Task directions:
The records below are to be reproduced exactly, with the pictures left out.

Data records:
---

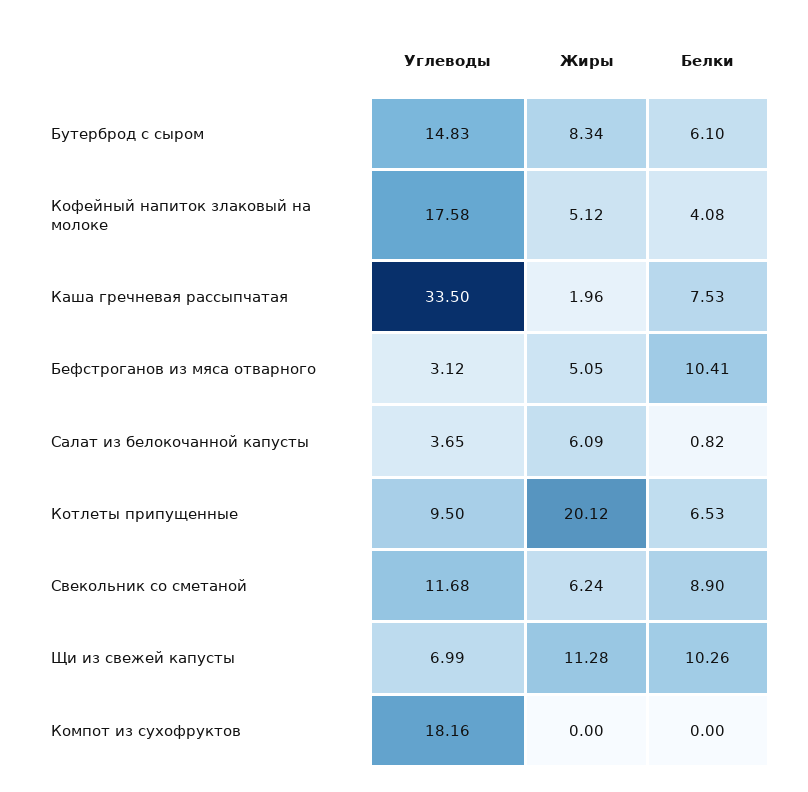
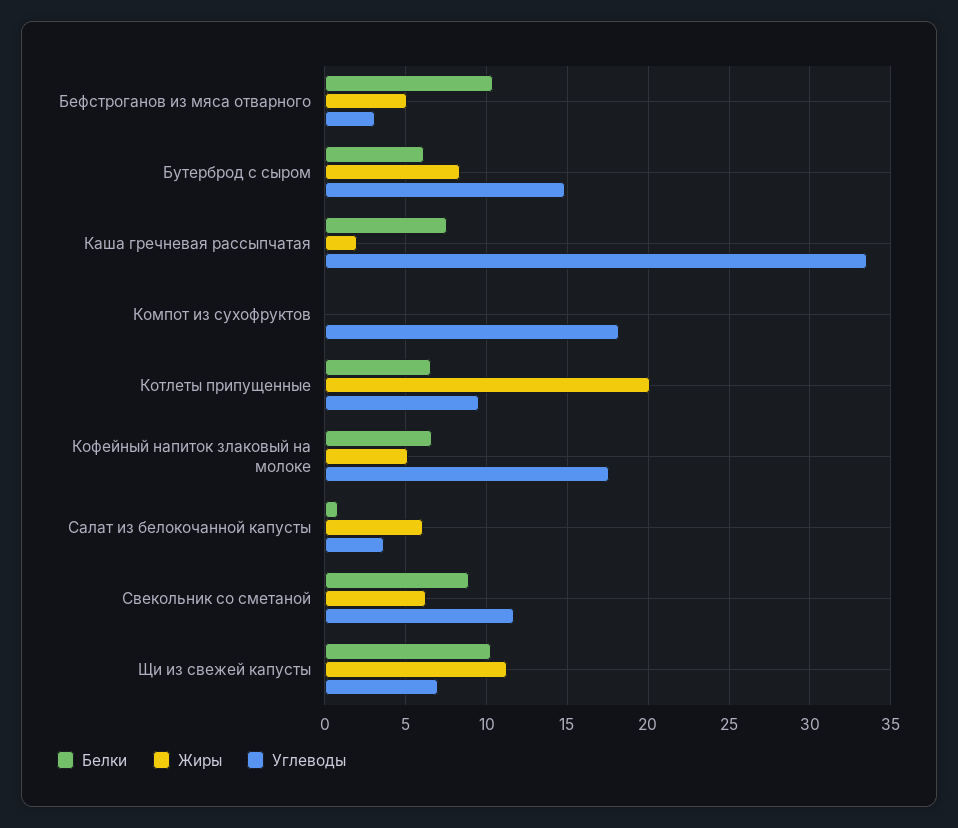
  {
    "Углеводы": {
      "Бутерброд с сыром": 14.83,
      "Кофейный напиток злаковый на молоке": 17.58,
      "Каша гречневая рассыпчатая": 33.5,
      "Бефстроганов из мяса отварного": 3.12,
      "Салат из белокочанной капусты": 3.65,
      "Котлеты припущенные": 9.5,
      "Свекольник со сметаной": 11.68,
      "Щи из свежей капусты": 6.99,
      "Компот из сухофруктов": 18.16
    },
    "Жиры": {
      "Бутерброд с сыром": 8.34,
      "Кофейный напиток злаковый на молоке": 5.12,
      "Каша гречневая рассыпчатая": 1.96,
      "Бефстроганов из мяса отварного": 5.05,
      "Салат из белокочанной капусты": 6.09,
      "Котлеты припущенные": 20.12,
      "Свекольник со сметаной": 6.24,
      "Щи из свежей капусты": 11.28,
      "Компот из сухофруктов": 0
    },
    "Белки": {
      "Бутерброд с сыром": 6.1,
-     "Кофейный напиток злаковый на молоке": 4.08,
+     "Кофейный напиток злаковый на молоке": 6.5,
      "Каша гречневая рассыпчатая": 7.53,
      "Бефстроганов из мяса отварного": 10.41,
      "Салат из белокочанной капусты": 0.82,
      "Котлеты припущенные": 6.53,
      "Свекольник со сметаной": 8.9,
      "Щи из свежей капусты": 10.26,
      "Компот из сухофруктов": 0
    }
  }

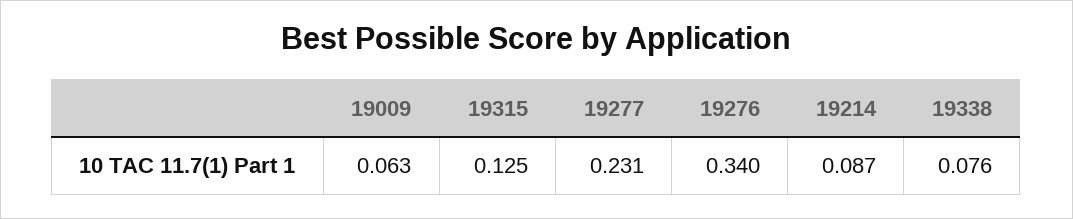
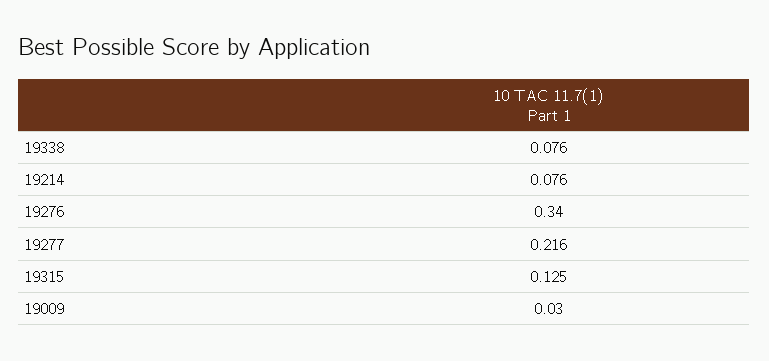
  {
-   "19009": 0.063,
+   "19009": 0.03,
    "19315": 0.125,
-   "19277": 0.231,
+   "19277": 0.216,
    "19276": 0.34,
-   "19214": 0.087,
+   "19214": 0.076,
    "19338": 0.076
  }

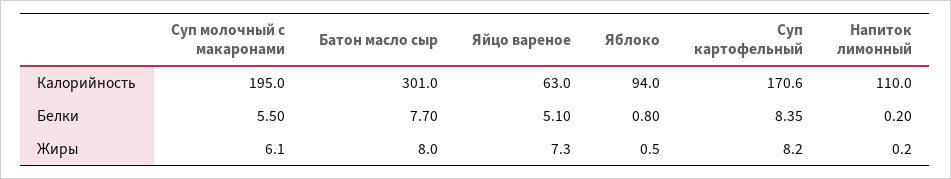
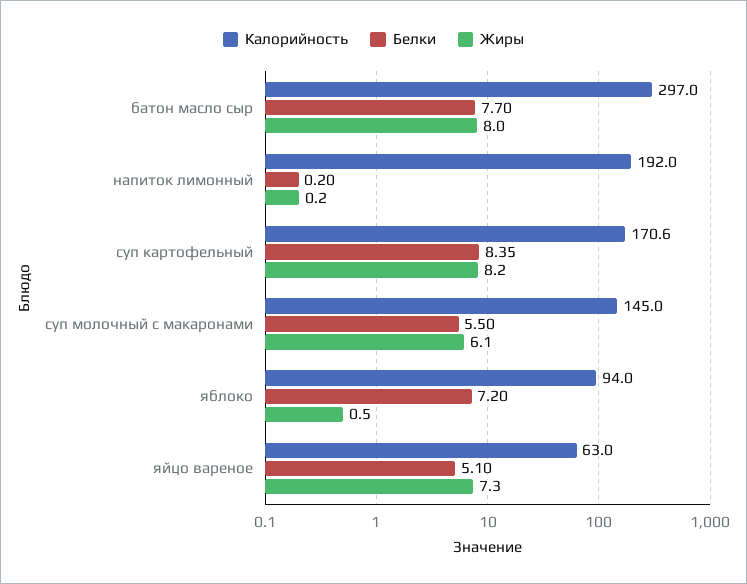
  {
    "Калорийность": {
-     "Суп молочный с макаронами": 195,
+     "Суп молочный с макаронами": 145,
-     "Батон масло сыр": 301,
+     "Батон масло сыр": 297,
      "Яйцо вареное": 63,
      "Яблоко": 94,
      "Суп картофельный": 170.6,
-     "Напиток лимонный": 110
+     "Напиток лимонный": 192
    },
    "Белки": {
      "Суп молочный с макаронами": 5.5,
      "Батон масло сыр": 7.7,
      "Яйцо вареное": 5.1,
-     "Яблоко": 0.8,
+     "Яблоко": 7.2,
      "Суп картофельный": 8.35,
      "Напиток лимонный": 0.2
    },
    "Жиры": {
      "Суп молочный с макаронами": 6.1,
      "Батон масло сыр": 8,
      "Яйцо вареное": 7.3,
      "Яблоко": 0.5,
      "Суп картофельный": 8.2,
      "Напиток лимонный": 0.2
    }
  }

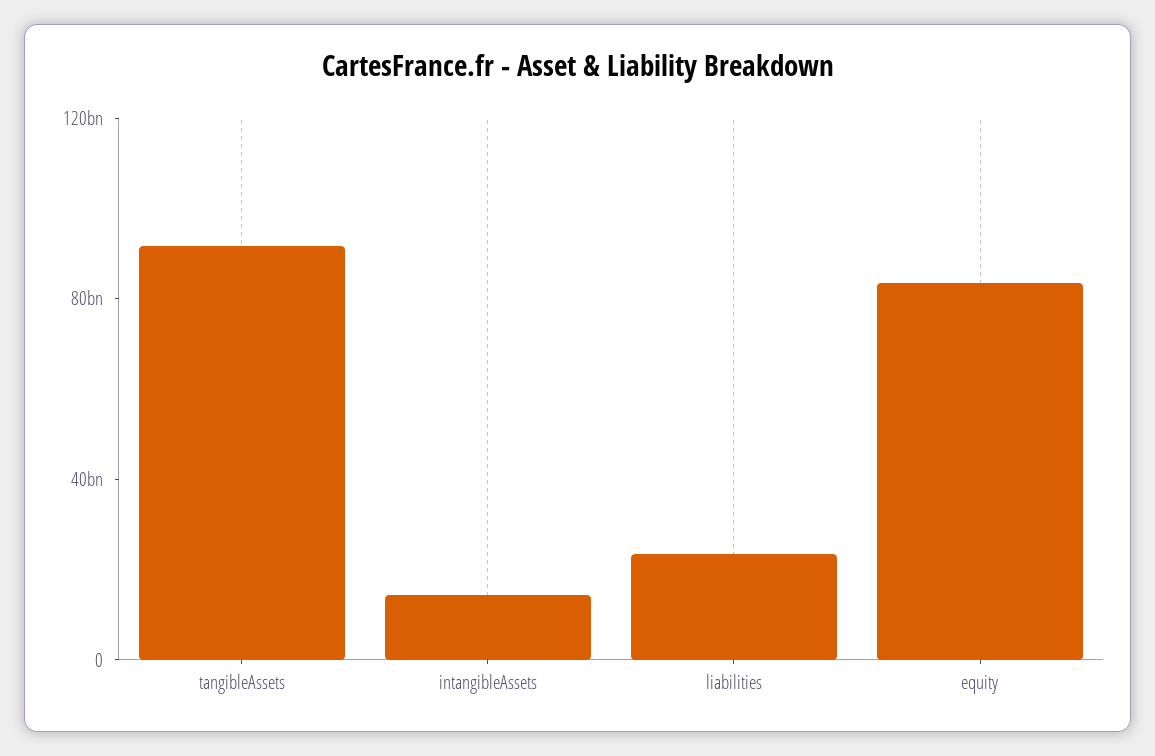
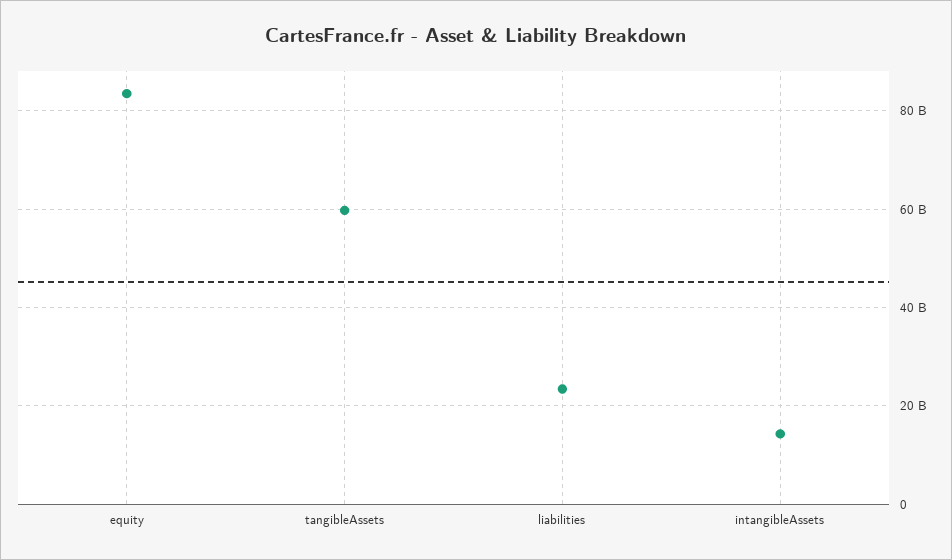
  {
-   "tangibleAssets": 90000000000,
+   "tangibleAssets": 60000000000,
    "intangibleAssets": 14000000000,
    "liabilities": 24000000000,
    "equity": 84000000000
  }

---

Answer for this exercise:
  {
    "Углеводы": {
      "Бутерброд с сыром": 14.83,
      "Кофейный напиток злаковый на молоке": 17.58,
      "Каша гречневая рассыпчатая": 33.5,
      "Бефстроганов из мяса отварного": 3.12,
      "Салат из белокочанной капусты": 3.65,
      "Котлеты припущенные": 9.5,
      "Свекольник со сметаной": 11.68,
      "Щи из свежей капусты": 6.99,
      "Компот из сухофруктов": 18.16
    },
    "Жиры": {
      "Бутерброд с сыром": 8.34,
      "Кофейный напиток злаковый на молоке": 5.12,
      "Каша гречневая рассыпчатая": 1.96,
      "Бефстроганов из мяса отварного": 5.05,
      "Салат из белокочанной капусты": 6.09,
      "Котлеты припущенные": 20.12,
      "Свекольник со сметаной": 6.24,
      "Щи из свежей капусты": 11.28,
      "Компот из сухофруктов": 0
    },
    "Белки": {
      "Бутерброд с сыром": 6.1,
-     "Кофейный напиток злаковый на молоке": 4.08,
+     "Кофейный напиток злаковый на молоке": 6.5,
      "Каша гречневая рассыпчатая": 7.53,
      "Бефстроганов из мяса отварного": 10.41,
      "Салат из белокочанной капусты": 0.82,
      "Котлеты припущенные": 6.53,
      "Свекольник со сметаной": 8.9,
      "Щи из свежей капусты": 10.26,
      "Компот из сухофруктов": 0
    }
  }

  {
-   "19009": 0.063,
+   "19009": 0.03,
    "19315": 0.125,
-   "19277": 0.231,
+   "19277": 0.216,
    "19276": 0.34,
-   "19214": 0.087,
+   "19214": 0.076,
    "19338": 0.076
  }

  {
    "Калорийность": {
-     "Суп молочный с макаронами": 195,
+     "Суп молочный с макаронами": 145,
-     "Батон масло сыр": 301,
+     "Батон масло сыр": 297,
      "Яйцо вареное": 63,
      "Яблоко": 94,
      "Суп картофельный": 170.6,
-     "Напиток лимонный": 110
+     "Напиток лимонный": 192
    },
    "Белки": {
      "Суп молочный с макаронами": 5.5,
      "Батон масло сыр": 7.7,
      "Яйцо вареное": 5.1,
-     "Яблоко": 0.8,
+     "Яблоко": 7.2,
      "Суп картофельный": 8.35,
      "Напиток лимонный": 0.2
    },
    "Жиры": {
      "Суп молочный с макаронами": 6.1,
      "Батон масло сыр": 8,
      "Яйцо вареное": 7.3,
      "Яблоко": 0.5,
      "Суп картофельный": 8.2,
      "Напиток лимонный": 0.2
    }
  }

  {
-   "tangibleAssets": 90000000000,
+   "tangibleAssets": 60000000000,
    "intangibleAssets": 14000000000,
    "liabilities": 24000000000,
    "equity": 84000000000
  }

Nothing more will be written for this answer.